* [Arbeitsauftrag]
Schreibe aus dem Text über die Mallos de Riglos wortgetreu ab, beginnend bei „Die Kletterei Die“ und fortlaufend bis einschließlich „schwer nachvollziehbar sind.“.

Nachdem die irre Granitkletterei Korsikas und der kroatische Kalktraum Paklenica schon erkundet waren, wollten wir dieses Jahr eine weitere Destination für uns entdecken: Die Mallos de Riglos in Spanien. Senkrechte bis stark überhängende Konglomerattürme bis 300m Höhe, darunter ein 100 Seelen Dörfchen und die ständig kreisenden Gänsegeier darüber – hat schon was das Ganze, sieht man nicht alle Tage und Grund genug hier beworben zu werden.
Die Kletterei Die Mallos de Riglos wurden schon von einigen bekannten Gesichtern beklettert, Alex Huber kletterte die „Roberto Abada de Murciana“ (6c) auf den „Mallo Pisón“ free solo, Leo Houlding spulte hier Trainingsmeter für sein „Asgard Project“ und der spanische Klettersportverein FEDME veranstaltet jedes Jahr eine 12 Stunden Kletterrally bei denen die spanischen Locals bis zu 6 Mal(!) hintereinander die steilen Wände hinaufspurten.
Auch wir konnten in einem Kurztrip einige schöne Touren testen, wenngleich die Leistungen der Spitzenleute ganz schwer nachvollziehbar sind.
In teils extremer Ausgesetztheit klettert man eine steile Seillänge nach der anderen und in manchen Touren werden die sehr überhängenden Seillängen nur durch weniger überhängende Seillängen unterbrochen. Dass das auf die Kraftausdauer geht, mag nicht verwundern, vielmehr schon der Blick in den Kletterführer: Unglaublich, dass sich in diesen Wänden Touren in relativ moderatem Schwierigkeitsgrad wiederfinden! Im 6ten Franzosengrad ist man eigentlich schon dabei und kann sich mit entsprechendem Schmalz in den Ästen viele der Routen hochkämpfen. Um wirklich Spaß zu haben, sollte das Rotpunktniveau aber doch etwas höher liegen, sonst kann dem Aspiranten bei den teilweise bis zu 60m langen Seillängen vielleicht die Puste ausgehen. Das betrifft auch den Nachsteiger, der wegen des wirklich ordentlichen Überhängens mancher Touren, im Fall des Falle(n)s, eventuell den Wandkontakt verliert. Dann ist wohl ein Griff in die Technikkiste notwendig: Jümar und Trittschlingen sollten also vielleicht mit ins Handgepäck….
Wirklich so schlimm? Nein, natürlich nicht. Es gibt auch genügend Touren in flacherem Gelände und klassische Wege die typische Verschneidungen und Kamine nutzen. Dominierend ist allerdings steile, athletische Wand- und Überhangkletterei:
Wie Kartoffeln stehen die abgerundeten mehr oder weniger großen Kieselsteine aus der Wand heraus – der Vergleich mit typischen Kunstwänden kommt auf und hinkt auch nicht: Auf weißen, von weitem schon gut sichtbaren Magnesiumbahnen klettert man mit viel Übersicht die Aufleger- und Henkelpartie hoch, unterbrochen nur von teilweise richtig ungemütlichen Hängeständen und dem Geschrei der– je nach zurückgelegten Klettermetern - über oder unter einem kreisenden Geier. Diese sind auch verantwortlich für die weißen Flecken in den Wänden: einst Nester und Fäkalstätten der bis zu 2m Spannweite messenden Vögel, halten sie heute vereinzelt als (etwas grausliche) Standplätze her (z.B. in der „Zulu Demente“ auf die „Visera“).

* [Ausgangsmaterial]
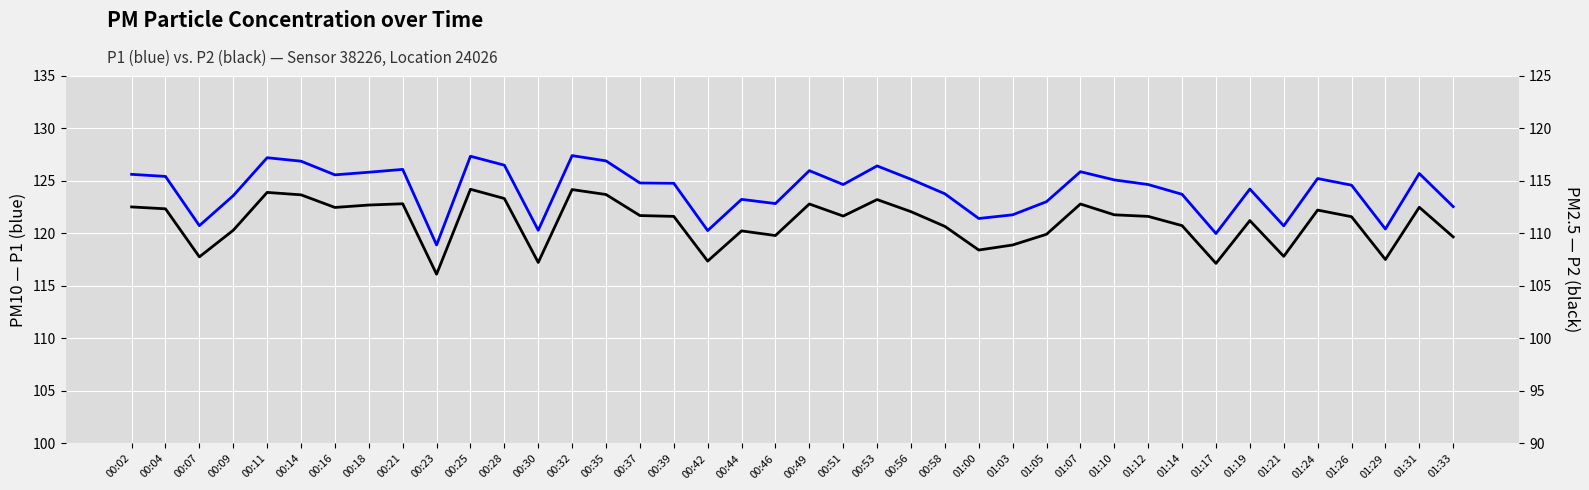

Which has a higher value, 00:32 or 00:21?

00:32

* [Erwartete Ausgabe]
Die Kletterei Die Mallos de Riglos wurden schon von einigen bekannten Gesichtern beklettert, Alex Huber kletterte die „Roberto Abada de Murciana“ (6c) auf den „Mallo Pisón“ free solo, Leo Houlding spulte hier Trainingsmeter für sein „Asgard Project“ und der spanische Klettersportverein FEDME veranstaltet jedes Jahr eine 12 Stunden Kletterrally bei denen die spanischen Locals bis zu 6 Mal(!) hintereinander die steilen Wände hinaufspurten.
Auch wir konnten in einem Kurztrip einige schöne Touren testen, wenngleich die Leistungen der Spitzenleute ganz schwer nachvollziehbar sind.